If you get one of these sugary snack attacks, what are your options? Consider things like dried fruits. These little powerhouses of energy are great: they’re packed with vitamins and minerals and they contain lots of fibre, which will help keep your digestive system running smoothly.
Then there’s unsulphured dried apricots. They’re great because they’re really chewy and it takes a long time to break them down.
Try figs. Simply put, figs are great! They’ll keep your bowels nice and regular, and they’re also high in magnesium and calcium, which is a real bonus.
You can also try medjool dates. They’re fantastic because they contain fibre and iron and they’re very sweet. But despite their sweetness, they won’t give your blood sugar a sudden hit. Instead, dates make your glucose levels rise ever so gradually. If you’re got a big sweet tooth, this one’s for you!
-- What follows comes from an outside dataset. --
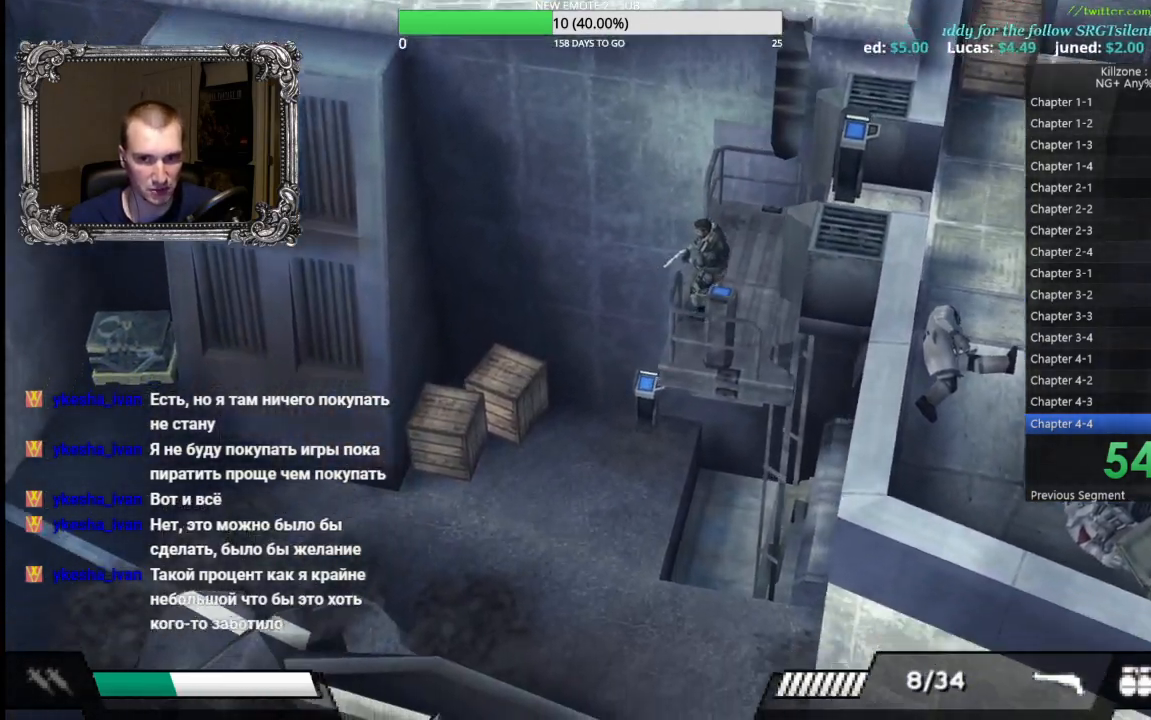
{"buttons": [], "left_stick": "center", "button_events": []}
Blood sugar dropping during the night
A drop in blood sugar levels can happen during the night, when it’s not so easy to deal with. After all, who wants to get up and rummage in the cupboard for some figs or dates at 2:30 a.m.? What can happen in the middle of the night is that your blood sugar levels get too low, at which point the nervous system gets pulled in and gives you a big jolt. You might find yourself waking up with your heart thumping or maybe having an anxiety attack. You might get a really swift hot flash or night sweat. This is often just a potent reminder that your blood sugars have dipped really low during the night.
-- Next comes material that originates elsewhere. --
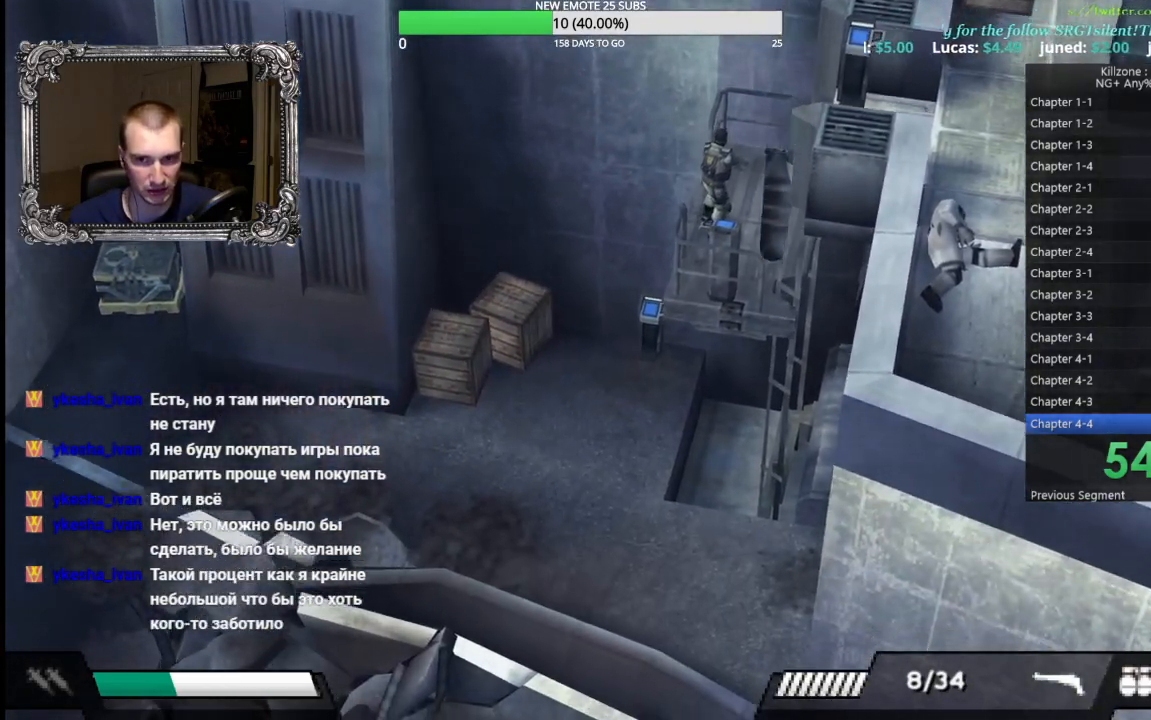
{"buttons": [], "left_stick": "center", "button_events": []}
The problem here is that, once your nervous system is pulled into all this, you’re in flight-or-fight mode. Your hunger is switched off, so there you are in bed, your heart is thumping and you’re wide awake, you can’t get back to sleep, your body is craving some kind of boost, and, of course, you don’t know what to do.
How to keep this from happening
In this case, it’s sometimes better to prepare for this possibility before you go to bed. I don’t mean preparing a big meal, because we know that eating late at night can stress your digestive system and liver, while keeping you awake to boot. Rather, I’m talking about a little snack an hour to half an hour before you go to bed. And by “little snack” I mean a small handful of dried fruit or some nuts or a little handful of seeds, or you could have some organic plain yogurt with a small portion of fresh berries. Berries are great for releasing fruit sugars into the bloodstream very slowly.
You could also have something like an oat cake with peanut butter or nut butter. Avoid rice cakes or crackers, because they break down very quickly and will give you a quick sugar hit; avoid them in general, but especially at night. Try out these ideas and see how they work for you. Let me know if adjusting your snacks and meals, and maybe having an evening snack, helps you with your symptoms.
One thing to be aware of
One more thing to keep in mind. Hormonal changes in some menopausal women can precipitate diabetes, so if you find that you’re getting really big sugar cravings often accompanied by ongoing thirst, then it’s really important to go see your doctor about it.
Some extra advice...
Sugar cravings can often indicate low magnesium or vitamin C, so taking supplements can help reduce symptoms. If you find you can’t stop eating chocolate or other really high sugar foods, a Chromium tablet might help.